I write as a prostate cancer survivor and can attest that without the timely PSA testing, I would not have known about the cancer. Ultimately, it was evaluated as an intermediate form and I was successfully treated.
What the public needs to remember is that the PSA test itself does not mean one has the cancer. Other diagnoses will confirm if that is the case and its severity.
Until we have means to detect lethal or aggressive forms of prostate cancer, men must be given the information to make decisions regarding their own situation. If not, we will go back to when possible tumors were detected only through rectal examination or when the cancer had already metastasized.
There is a place for "active surveillance" as well as treatment, but to withhold information that could potentially save lives is, in my view, irresponsible.
Paul Mizue
Aiea
Spending on politics seems poorly spent
So I’m thumbing through your fine daily and I see a story about an Israeli scientist who won the Nobel Prize in chemistry after a lifetime of dedicated work.

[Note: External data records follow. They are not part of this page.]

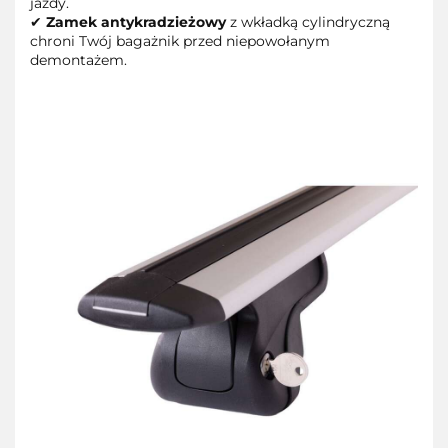
jazdy.
✔
Zamek antykradzieżowy
z wkładką cylindryczną
chroni Twój bagażnik przed niepowołanym
demontażem.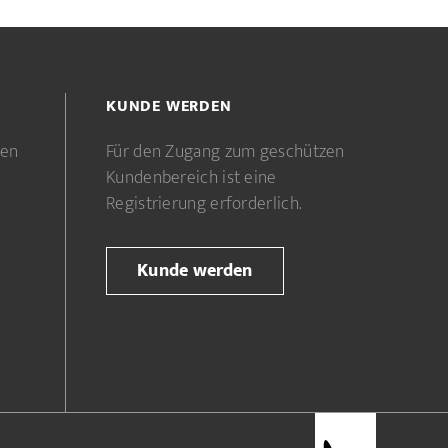
KUNDE WERDEN
gen
Für den Zugang zum geschützen
Kundenbereich ist eine
Registrierung erforderlich.
Kunde werden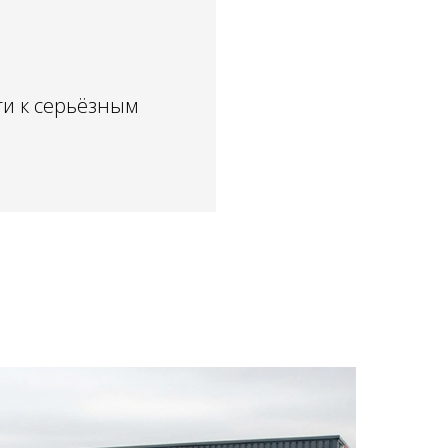
ти к серьёзным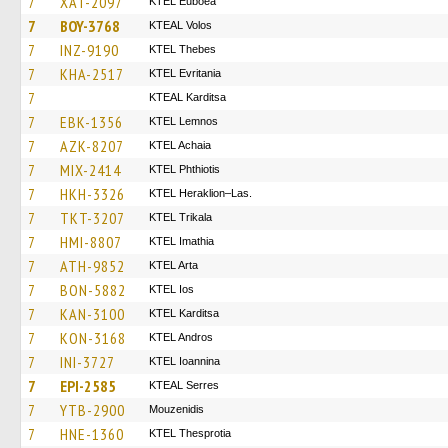
7
XAT-2097
ΚΤΕL Euboea
7
BOY-3768
KTEAL Volos
7
INZ-9190
KTEL Thebes
7
KHA-2517
ΚΤΕL Evritania
7
KTEAL Karditsa
7
EBK-1356
KTEL Lemnos
7
AZK-8207
KTEL Achaia
7
MIX-2414
ΚΤΕL Phthiotis
7
HKH-3326
KTEL Heraklion–Las.
7
TKT-3207
ΚΤΕL Τrikala
7
HMI-8807
KTEL Imathia
7
ATH-9852
KTEL Arta
7
BON-5882
KTEL Ios
7
KAN-3100
ΚΤΕL Karditsa
7
KON-3168
KTEL Andros
7
INI-3727
KTEL Ioannina
7
EPI-2585
KTEAL Serres
7
YTB-2900
Mouzenidis
7
HNE-1360
KTEL Thesprotia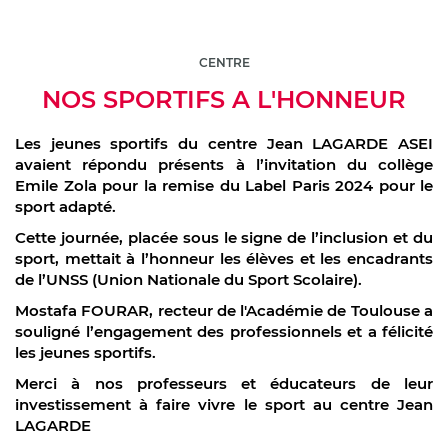
CENTRE
NOS SPORTIFS A L'HONNEUR
Les jeunes sportifs du centre Jean LAGARDE ASEI
avaient répondu présents à l’invitation du collège
Emile Zola pour la remise du Label Paris 2024 pour le
sport adapté.
Cette journée, placée sous le signe de l’inclusion et du
sport, mettait à l’honneur les élèves et les encadrants
de l’UNSS (Union Nationale du Sport Scolaire).
Mostafa FOURAR, recteur de l'Académie de Toulouse a
souligné l’engagement des professionnels et a félicité
les jeunes sportifs.
Merci à nos professeurs et éducateurs de leur
investissement à faire vivre le sport au centre Jean
LAGARDE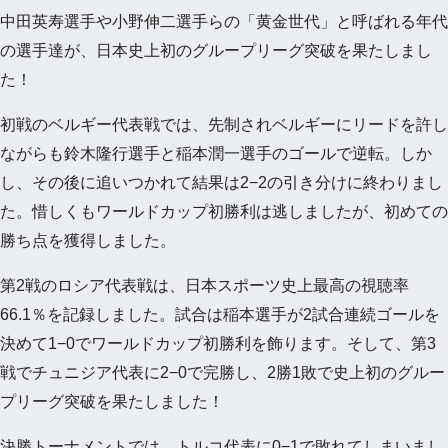
中田英寿選手や小野伸二選手らの「黄金世代」と呼ばれる年代
の選手達が、日本史上初のグループリーグ突破を果たしまし
た！
初戦のベルギー代表戦では、先制されベルギーにリードを許し
ながらも鈴木隆行選手と稲本潤一選手のゴールで逆転。しか
し、その後に追いつかれて結果は2−2の引き分けに終わりまし
た。惜しくもワールドカップ初勝利は逃しましたが、初めての
勝ち点を獲得しました。
第2戦のロシア代表戦は、日本スポーツ史上最高の視聴率
66.1％を記録しました。試合は稲本選手が2試合連続ゴールを
決めて1−0でワールドカップ初勝利を飾ります。そして、第3
戦でチュニジア代表に2−0で完勝し、2勝1敗で史上初のグルー
プリーグ突破を果たしました！
決勝トーナメントでは、トルコ代表に0−1で敗れてしまいまし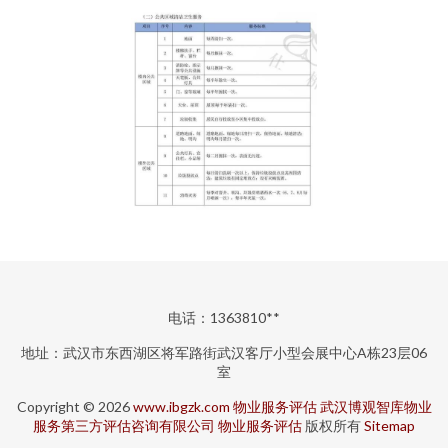
电话：1363810**
地址：武汉市东西湖区将军路街武汉客厅小型会展中心A栋23层06
室
Copyright © 2026
www.ibgzk.com
物业服务评估
武汉博观智库物业
服务第三方评估咨询有限公司
物业服务评估
版权所有
Sitemap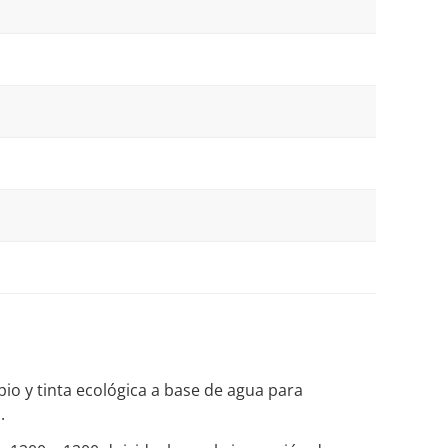
io y tinta ecológica a base de agua para
.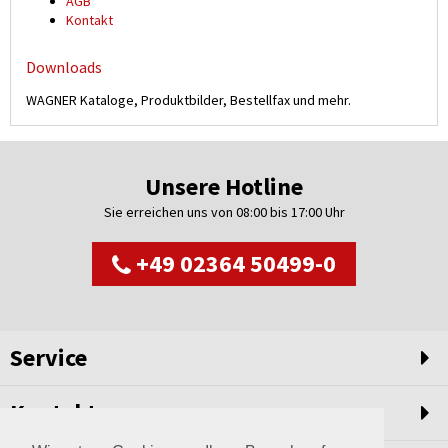
AGB
Kontakt
Downloads
WAGNER Kataloge, Produktbilder, Bestellfax und mehr.
Unsere Hotline
Sie erreichen uns von 08:00 bis 17:00 Uhr
+49 02364 50499-0
Service
Kontakt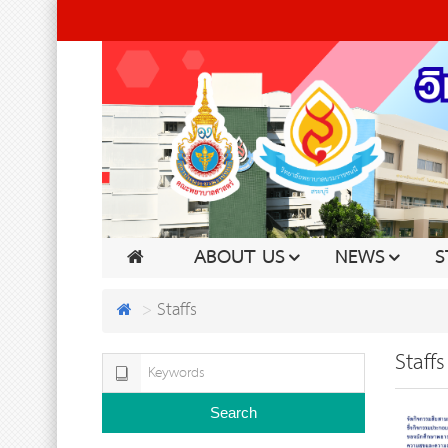
ABOUT US
NEWS
S
Staffs
Staffs
Search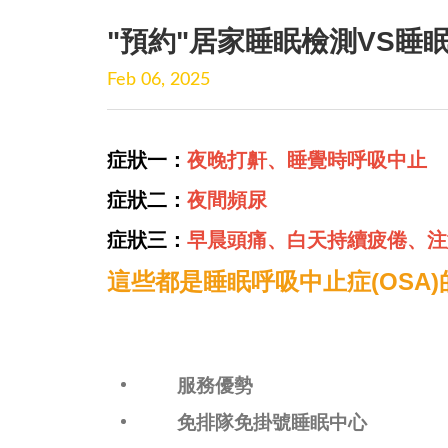
"預約"居家睡眠檢測VS睡眠
Feb 06, 2025
症狀一：
夜晚打鼾、睡覺時呼吸中止
症狀二：
夜間頻尿
症狀三：
早晨頭痛、白天持續疲倦、注意
這些都是睡眠呼吸中止症(OSA
服務優勢
免排隊免掛號睡眠中心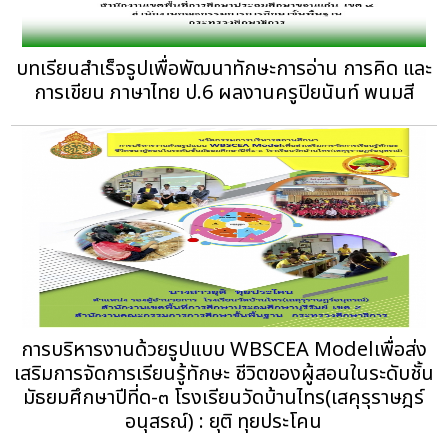
บทเรียนสำเร็จรูปเพื่อพัฒนาทักษะการอ่าน การคิด และ
การเขียน ภาษาไทย ป.6 ผลงานครูปิยนันท์ พนมสี
การบริหารงานด้วยรูปแบบ WBSCEA Modelเพื่อส่ง
เสริมการจัดการเรียนรู้ทักษะ ชีวิตของผู้สอนในระดับชั้น
มัธยมศึกษาปีที่ด-๓ โรงเรียนวัดบ้านไทร(เสคุรุราษฎร์
อนุสรณ์) : ยุติ ทุยประโคน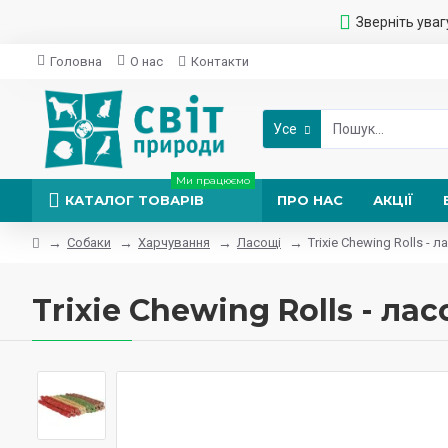
Зверніть уваг
Головна
О нас
Контакти
Усе
Ми працюємо
КАТАЛОГ ТОВАРІВ
ПРО НАС
АКЦІЇ
Собаки
Харчування
Ласощі
Trixie Chewing Rolls -
Trixie Chewing Rolls - л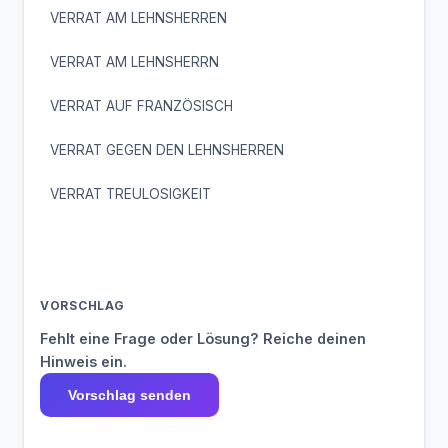
VERRAT AM LEHNSHERREN
VERRAT AM LEHNSHERRN
VERRAT AUF FRANZÖSISCH
VERRAT GEGEN DEN LEHNSHERREN
VERRAT TREULOSIGKEIT
VORSCHLAG
Fehlt eine Frage oder Lösung? Reiche deinen
Hinweis ein.
Vorschlag senden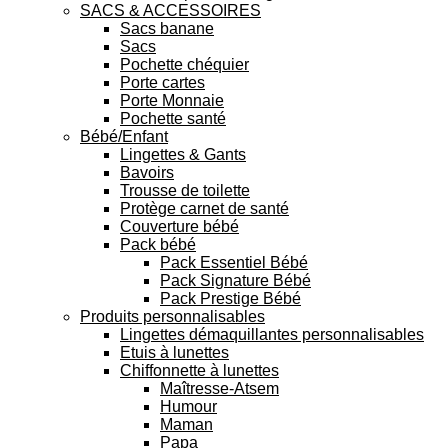
SACS & ACCESSOIRES
Sacs banane
Sacs
Pochette chéquier
Porte cartes
Porte Monnaie
Pochette santé
Bébé/Enfant
Lingettes & Gants
Bavoirs
Trousse de toilette
Protège carnet de santé
Couverture bébé
Pack bébé
Pack Essentiel Bébé
Pack Signature Bébé
Pack Prestige Bébé
Produits personnalisables
Lingettes démaquillantes personnalisables
Etuis à lunettes
Chiffonnette à lunettes
Maîtresse-Atsem
Humour
Maman
Papa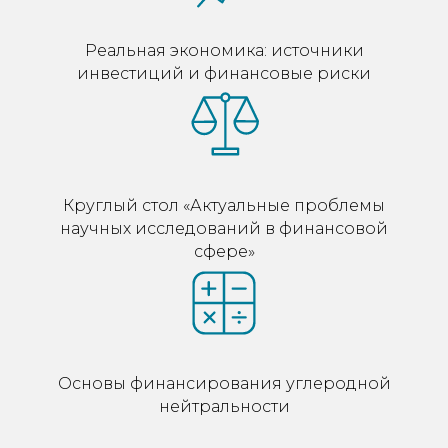
Реальная экономика: источники
инвестиций и финансовые риски
Круглый стол «Актуальные проблемы
научных исследований в финансовой
сфере»
Основы финансирования углеродной
нейтральности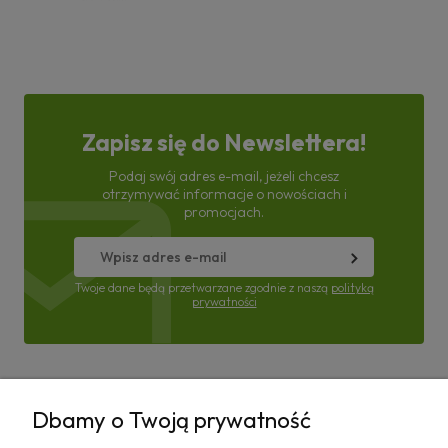
Zapisz się do Newslettera!
Podaj swój adres e-mail, jeżeli chcesz
otrzymywać informacje o nowościach i
promocjach.
Twoje dane będą przetwarzane zgodnie z naszą
polityką
prywatności
Pomoc
Dbamy o Twoją prywatność
Moje konto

His findings, which were initially rejected by the scientific community, have and will continue to reshape our world. With this lifetime achievement, the scientist was awarded $1.5 million dollars.
Right above that article I see Texas Gov. Rick Perry raised $17 million in seven weeks for his initial run at the White House. While reading that I couldn’t help but think, shouldn’t those dollar figures be reversed? And what does that say about our world we live in?